Posting this question here because I saw this being asked from years ago and was unanswered.
I was under the impression that randomSwitch was used to specify the percentage of load (from testSetup injection) that you want to send to a specific request or group.
The code I wrote for the randomSwitch looked like this:
.randomSwitch().on(
Choice.withWeight(40.0, exec(StudentLoginStartSubmitFlow)),
Choice.withWeight(60.0, exec(doSomethingElse))
)
The expectation was that exactly 40% of the initial load (10) would hit the StudentLoginStartSubmitFlow endpoint. I.e. 40% of 10 = 4 users hitting this every run.
The results fluctuated. Sometimes they were as expected, others it was lower or higher.
Is randomSwitch used to declare the exact load to inject or is it used to specify a probability in which the StudentLoginStartSubmitFlow endpoint will be triggered, hence the fluctuating results.
If the latter is true, is there a way to perform the former?

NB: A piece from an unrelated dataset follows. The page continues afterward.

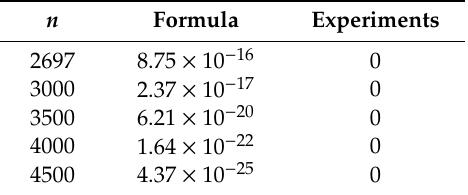
Table 6. Probability that the OOV algorithm will incorrectly estimate one-bit of the noise vector whose weight is correctly estimated as 78.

CodePudding user response:
As name states, randomSwitch
is based on a random generator, so you can expect neither a predictable distribution nor a perfect one, particularly at such a low load.
If you want to achieve perfect and predictable distribution, you'll have to use a doSwitch
block and pass your own algorithm, eg based on a global AtomicInteger incremental counter.
You'll probably realize that it's pretty complicated once you're not with the easy case of 40% of 10 but have to deal with 37% of 128 :)
If you stick to simple cases, using a modulo might work for you.